Michael Fitzpatrick



Michael Fitzpatrick


26. Mai 2022

Lending Focus - May 2022 – 5 von 6 Insights

Class actions acting in restraint of trade and solicitors' undertakings Supreme Court ruling


In Harcus Sinclair LLP v Your Lawyers Ltd, the Supreme Court considered whether a non-compete undertaking given by one law firm to another was unenforceable as an unreasonable restraint of trade. 

The Court also commented on another issue which has generated much interest amongst lawyers, by way of obiter.  This related to the nature of the undertaking and whether and how it could be enforced in circumstances where the giver worked for an LLP.  The Supreme Court commented on the unsatisfactory position regarding the court's supervisory jurisdiction to enforce solicitors' undertakings over incorporated law firms and expressed the wish that Parliament intervene.


Your Lawyers Ltd (YL) and Harcus Sinclair LLP (HS) contemplated working together on a group action relating to diesel emissions from Volkswagen vehicles.  Pursuant to the potential collaboration, in April 2016, YL sent a non-disclosure agreement to Mr Parker (a member of HS at the relevant time) who signed this for and on behalf of HS. The non-disclosure agreement contained the following non-compete undertaking stated to last for six years:

"[HS] further undertakes not to accept instructions for or to act on behalf of any other group of Claimants in the contemplated Group Action without the express permission of [YL]."

In the end, despite working together for several months, no binding collaboration agreement was reached. HS partnered with another law firm and recruited its own claimants. The dispute concerned the HS litigation vehicle seeking to be named as the lead law firm, with YL contesting the right of the HS entity to represent these claimants at all.


The Supreme Court overturned the Court of Appeal's decision in favour of HS, holding that the non-compete undertaking was not an unreasonable restraint on trade.
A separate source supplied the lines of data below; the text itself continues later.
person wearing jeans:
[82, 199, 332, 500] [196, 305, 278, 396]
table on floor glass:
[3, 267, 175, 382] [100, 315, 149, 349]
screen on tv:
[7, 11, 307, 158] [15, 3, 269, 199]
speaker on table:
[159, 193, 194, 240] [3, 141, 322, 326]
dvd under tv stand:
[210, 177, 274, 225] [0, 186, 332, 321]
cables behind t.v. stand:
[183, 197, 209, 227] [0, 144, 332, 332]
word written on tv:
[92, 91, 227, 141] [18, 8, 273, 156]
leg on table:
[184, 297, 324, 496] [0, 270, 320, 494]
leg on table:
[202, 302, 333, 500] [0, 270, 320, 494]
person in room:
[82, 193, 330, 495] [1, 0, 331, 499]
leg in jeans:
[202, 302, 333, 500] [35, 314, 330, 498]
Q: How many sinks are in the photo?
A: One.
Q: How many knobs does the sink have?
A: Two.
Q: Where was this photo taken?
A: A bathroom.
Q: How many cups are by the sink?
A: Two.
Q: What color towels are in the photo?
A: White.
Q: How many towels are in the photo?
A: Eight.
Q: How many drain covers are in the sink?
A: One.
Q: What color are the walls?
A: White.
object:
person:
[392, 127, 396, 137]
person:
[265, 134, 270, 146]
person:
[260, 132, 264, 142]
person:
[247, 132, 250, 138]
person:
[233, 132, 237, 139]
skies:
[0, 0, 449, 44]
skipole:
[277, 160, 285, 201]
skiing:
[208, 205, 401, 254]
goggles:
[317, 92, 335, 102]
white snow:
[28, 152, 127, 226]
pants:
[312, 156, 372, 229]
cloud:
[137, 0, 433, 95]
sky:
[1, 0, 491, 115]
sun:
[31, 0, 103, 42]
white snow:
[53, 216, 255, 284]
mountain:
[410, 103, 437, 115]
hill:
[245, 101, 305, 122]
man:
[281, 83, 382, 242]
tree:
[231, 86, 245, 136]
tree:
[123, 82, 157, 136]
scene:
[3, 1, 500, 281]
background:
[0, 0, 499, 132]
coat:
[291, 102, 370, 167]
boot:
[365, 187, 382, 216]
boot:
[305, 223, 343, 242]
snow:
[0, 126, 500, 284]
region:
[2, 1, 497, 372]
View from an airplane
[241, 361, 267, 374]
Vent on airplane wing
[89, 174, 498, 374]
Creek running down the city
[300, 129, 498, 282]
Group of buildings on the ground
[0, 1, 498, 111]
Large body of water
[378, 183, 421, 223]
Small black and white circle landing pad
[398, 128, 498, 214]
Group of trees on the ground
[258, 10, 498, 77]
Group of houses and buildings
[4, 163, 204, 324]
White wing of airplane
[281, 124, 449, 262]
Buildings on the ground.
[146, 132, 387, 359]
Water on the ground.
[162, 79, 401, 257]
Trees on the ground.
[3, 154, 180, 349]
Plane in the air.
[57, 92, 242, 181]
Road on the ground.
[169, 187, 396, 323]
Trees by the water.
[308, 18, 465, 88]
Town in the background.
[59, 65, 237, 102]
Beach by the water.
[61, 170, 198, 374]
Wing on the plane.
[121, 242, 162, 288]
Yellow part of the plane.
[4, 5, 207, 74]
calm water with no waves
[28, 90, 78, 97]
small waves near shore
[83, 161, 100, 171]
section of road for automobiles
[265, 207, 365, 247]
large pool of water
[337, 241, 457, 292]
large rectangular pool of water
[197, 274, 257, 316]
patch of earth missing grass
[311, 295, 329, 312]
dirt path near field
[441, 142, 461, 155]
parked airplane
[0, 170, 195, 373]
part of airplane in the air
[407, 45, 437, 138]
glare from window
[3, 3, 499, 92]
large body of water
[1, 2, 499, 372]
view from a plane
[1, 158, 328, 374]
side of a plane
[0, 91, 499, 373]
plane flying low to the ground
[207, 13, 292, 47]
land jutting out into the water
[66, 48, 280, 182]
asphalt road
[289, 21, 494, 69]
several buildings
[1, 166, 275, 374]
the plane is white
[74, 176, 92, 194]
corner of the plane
As such, it was enforceable as a matter of contract between YL and HS.

Perhaps of more interest to the legal market was the consideration of whether the non-compete undertaking was a solicitor's undertaking and whether the court's inherent supervisory jurisdiction applied to incorporated law firms, particularly so given the number of firms operating as limited liability partnerships (LLPs).

Solicitors' undertakings are frequently utilised in transactional work, including finance and real estate, and are supported by powers of summary enforcement.  These enforcement powers are rooted in the court's inherent jurisdiction over solicitors (though not LLPs) as officers of the court.

The Supreme Court held that the non-compete undertaking was not a solicitor's undertaking, overturning the High Court. The critical question here was whether the undertaking was given by the solicitor in their capacity as a solicitor – did the subject matter involve the sort of work which solicitors undertake as part of their ordinary professional practice? According to the Supreme Court, the non-compete undertaking had nothing to do with the provision of legal advice.  Rather, it related to YL's business interests.  A business relationship between YL and HS, even if related to the provision of legal services, was not the sort of work solicitors undertake in the ordinary course of practice.

Given this conclusion, the following consideration was obiter, but the Supreme Court noted that the boundary of the court's supervisory jurisdiction was a point of public importance due to the role solicitors' undertakings play in practice.  Incorporated law firms are not officers of the court – neither legislation nor case law recognises them as such. 

The Supreme Court considered the arguments for extending the supervisory jurisdiction to cover LLPs, the main reason being to treat legal services providers on an even footing, but reluctantly considered this an inappropriate forum to make such a decision:

  • Firstly, this was not necessary given the case had been determined on other grounds.
  • Secondly, from a practical point of view, such a decision should be made in consultation with regulatory bodies and was better left to Parliament, where there would be consultation procedures unavailable to the courts.

The Supreme Court also considered that had this been a solicitor's undertaking, it would not have been enforceable against Mr Parker, who did not give the undertaking in a personal capacity but rather for and on behalf of HS.


It seems then that the court has no jurisdiction to enforce an undertaking given by or on behalf of an incorporated law firm, unless that undertaking is also enforceable as a contractual claim.  Given the increasing preference to practice through an incorporated law firm, most commonly an LLP, the position with respect to solicitors' undertakings is hard to reason.  The Supreme Court recognised this, noting that a temporary solution could be to ensure the undertaking is given by the solicitor in their personal capacity, but calling on Parliament to address this inconsistency of treatment between legal services providers.

The current position seems to be an (unsatisfactory) consequence of treating an LLP as a separate legal entity distinct from its members.  Where an 'undertaking' is given on behalf of an LLP, it lacks the bite of a true solicitors' undertaking.  The decision in Harcus Sinclair may make solicitors think twice about the value of undertakings when dealing with incorporated law firms.  However, the alternative suggested by the Supreme Court, of requesting that solicitors give undertakings in their personal capacity, is likely to be viewed as unduly onerous. The possibility of this gaining traction in the legal market is therefore remote.